Chapter 11 Seeds
Seeds are Comma Separated Values (csv) files stored inside your seeds
directory which can be loaded into your data warehouse using the dbt seed
command.
Seeds can also be referenced by your SQL models using the ref()
function. Seeds in dbt are version controlled. That is, you can revert them to a previous state.
Seeds are best used for data that changes infrequently. A good example is country codes, email accounts and station names. However, seeds should not be used to store sensitive information such as passwords.

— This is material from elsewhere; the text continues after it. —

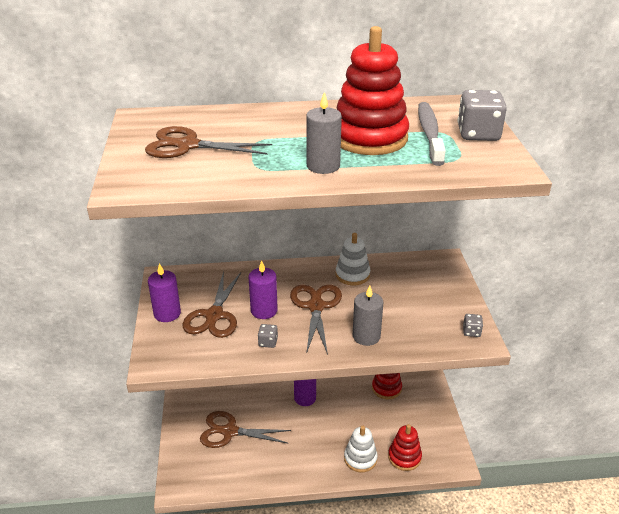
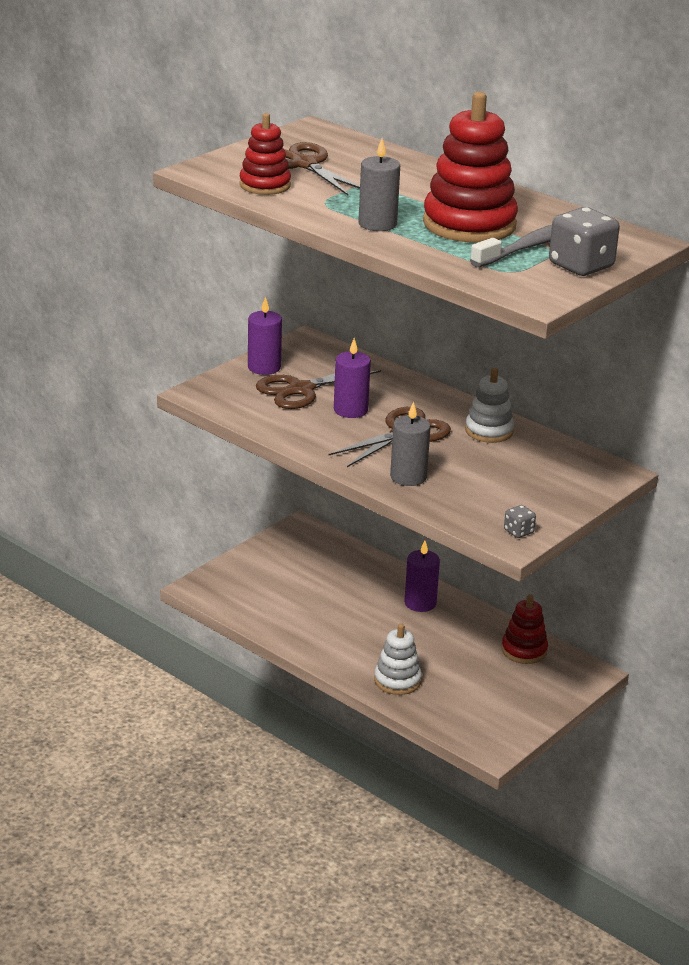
camera: 45 degrees right, 5 degrees down
brown scissors [200,411,291,448] -> none
grey dice [258,324,278,348] -> none
red stacking toy [388,424,422,471] -> red stacking toy moved to [239,113,291,195]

To demonstrate about seeds in dbt, we will try to upload a New York City (NYC) bike history data for 2014.
Extract the zip folder and copy the 3e7acf34-19ba-4bf4-8dd2-cf349623dc6b.csv
inside the dbt_book/seeds
directory. To reduce the verbosity of its name, rename it to 2014-tripdata.csv
.
11.1 Uploading a seed into your data warehouse
Believe you me we had a better csv table to upload, one much more related to the NYC bikes dataset. However, because it was ~320MB and we want to be economical in the upload time and bandwith, we settled for this historical data. Nevertheless, keeping on with this chapter, to upload a seed into a data warehouse, we use this command:
dbt seed
After that, it’s a test of patience. Depending on your upload speeds, it shouldn’t take long to upload a 36MB file to BigQuery.
-- snip --
16:31:51 Concurrency: 1 threads (target='dev')
16:31:51
16:31:51 1 of 1 START seed file nyc_bikes.2014-tripdata ................................. [RUN]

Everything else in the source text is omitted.